The 5-2 second choice ($7.20) surged past the Derby winner with three-sixteenths of a mile left, drifting past Nyquist and heading back to the rail for the final furlong.

“I thought, well, since I’m clear, I might as well throw some mud in their face and not let them come back,” said Kent, who needed just 1:58.31 to cover the mile and three-sixteenths with Exaggerator as compared to American Pharoah’s 1:58.46. “So I let him drift over in front of Nyquist and hopefully finish the job, and he did.”

And, when he did, it was a joyous moment for 46-year-old majority owner Matt Bryan, of Big Chief Racing, who also owns Swipe, the horse that finished second to Nyquist in four straight 2015 stakes. Bryan entered the sport just four years ago and, with his first horse, won the Risen Star Stakes with a 135-1 longshot trained by Keith Desormeaux named I’ve Struck A Nerve. Now he and Desormeaux have a classic winner with career earnings of nearly $3 million

Special American Pharoah

“I’ll tell you one thing,” said Bryan, who owns Exaggerator in a partnership with Ronny Ortowski, Sol Kumin and Keith Desormeaux and has already worked out a deal to send the colt to WinStar Farm at the end of his racing days. “These (Desormeaux) boys right here are awesome. What I’m probably the proudest of is to win this with these two. It is amazingly special for us. I mean, to have two (brothers) do this, I don’t know if it’s ever been done before.

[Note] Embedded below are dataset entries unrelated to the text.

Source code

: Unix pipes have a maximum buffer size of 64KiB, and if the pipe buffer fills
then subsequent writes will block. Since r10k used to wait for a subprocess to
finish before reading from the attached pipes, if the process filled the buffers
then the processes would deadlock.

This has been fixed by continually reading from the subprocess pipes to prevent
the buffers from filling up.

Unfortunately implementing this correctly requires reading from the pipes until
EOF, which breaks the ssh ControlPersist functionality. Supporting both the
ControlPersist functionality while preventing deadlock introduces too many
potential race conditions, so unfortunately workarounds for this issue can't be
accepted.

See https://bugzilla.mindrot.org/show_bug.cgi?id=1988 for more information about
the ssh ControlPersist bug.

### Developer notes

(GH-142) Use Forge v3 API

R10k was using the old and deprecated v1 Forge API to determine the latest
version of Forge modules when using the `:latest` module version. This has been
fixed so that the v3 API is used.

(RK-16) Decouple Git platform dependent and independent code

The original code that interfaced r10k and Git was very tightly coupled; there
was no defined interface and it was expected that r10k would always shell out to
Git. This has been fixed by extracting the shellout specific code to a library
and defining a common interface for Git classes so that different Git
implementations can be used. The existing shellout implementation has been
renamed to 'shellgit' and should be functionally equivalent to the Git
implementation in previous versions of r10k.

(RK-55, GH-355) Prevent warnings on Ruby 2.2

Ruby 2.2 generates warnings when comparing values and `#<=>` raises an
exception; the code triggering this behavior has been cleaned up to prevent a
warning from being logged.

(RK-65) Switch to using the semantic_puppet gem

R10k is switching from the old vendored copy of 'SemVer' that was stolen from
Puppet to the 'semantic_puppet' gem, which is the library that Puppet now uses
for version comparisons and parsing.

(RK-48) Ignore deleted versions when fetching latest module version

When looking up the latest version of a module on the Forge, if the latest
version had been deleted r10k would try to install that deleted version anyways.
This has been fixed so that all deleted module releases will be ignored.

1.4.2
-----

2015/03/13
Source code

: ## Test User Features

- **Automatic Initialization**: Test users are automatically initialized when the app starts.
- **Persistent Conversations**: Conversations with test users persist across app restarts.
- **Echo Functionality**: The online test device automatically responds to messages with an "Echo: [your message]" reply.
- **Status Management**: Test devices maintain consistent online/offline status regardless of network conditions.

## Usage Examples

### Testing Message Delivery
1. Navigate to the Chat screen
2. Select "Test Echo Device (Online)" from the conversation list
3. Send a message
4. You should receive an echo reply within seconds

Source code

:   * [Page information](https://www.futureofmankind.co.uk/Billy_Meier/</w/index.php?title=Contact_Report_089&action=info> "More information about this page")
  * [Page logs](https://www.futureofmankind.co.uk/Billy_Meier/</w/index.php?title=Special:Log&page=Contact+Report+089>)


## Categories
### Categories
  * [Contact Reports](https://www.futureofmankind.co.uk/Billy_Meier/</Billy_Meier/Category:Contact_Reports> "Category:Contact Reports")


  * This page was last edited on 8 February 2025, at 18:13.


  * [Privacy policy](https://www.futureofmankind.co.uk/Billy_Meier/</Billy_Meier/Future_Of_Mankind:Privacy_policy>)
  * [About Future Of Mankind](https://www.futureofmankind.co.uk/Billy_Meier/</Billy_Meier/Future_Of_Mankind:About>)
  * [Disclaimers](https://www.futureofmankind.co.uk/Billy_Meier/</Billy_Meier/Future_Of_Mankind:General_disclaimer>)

“I’m going to tell you now, we’ll put Keith Desormeaux in the Hall of Fame if I have anything to do with it.”

As for Nyquist, his defeat on the same type of wet racetrack as American Pharoah posted a seven-length victory on in last year’s Preakness, illustrated just how special the 12th Triple Crown champion was, and reinforced how rare a feat his sweep was. Nyquist, with his perfect record, surely seemed a worthy candidate to make it back-to-back Triple Crowns, but he was simply not up to the task. 

The loss, however, did little to diminish O’Neill’s affection for his second Kentucky Derby winner.

“Being 8-for-8, we kept thinking that this horse is never going to lose,” O’Neill said. “But they all lose at one time or another. We’ll be okay. Exaggerator just ran a monstrous race.”

Indeed, he did, and in the process he crushed a Triple Crown dream, just like someone always did in the good old 37 years before American Pharoah.

He also moved his slate to a still imposing 1-4 versus Nyquist with one big question mark: 

Was it the mud?

We’ll have to leave it to a long, dry summer to find out.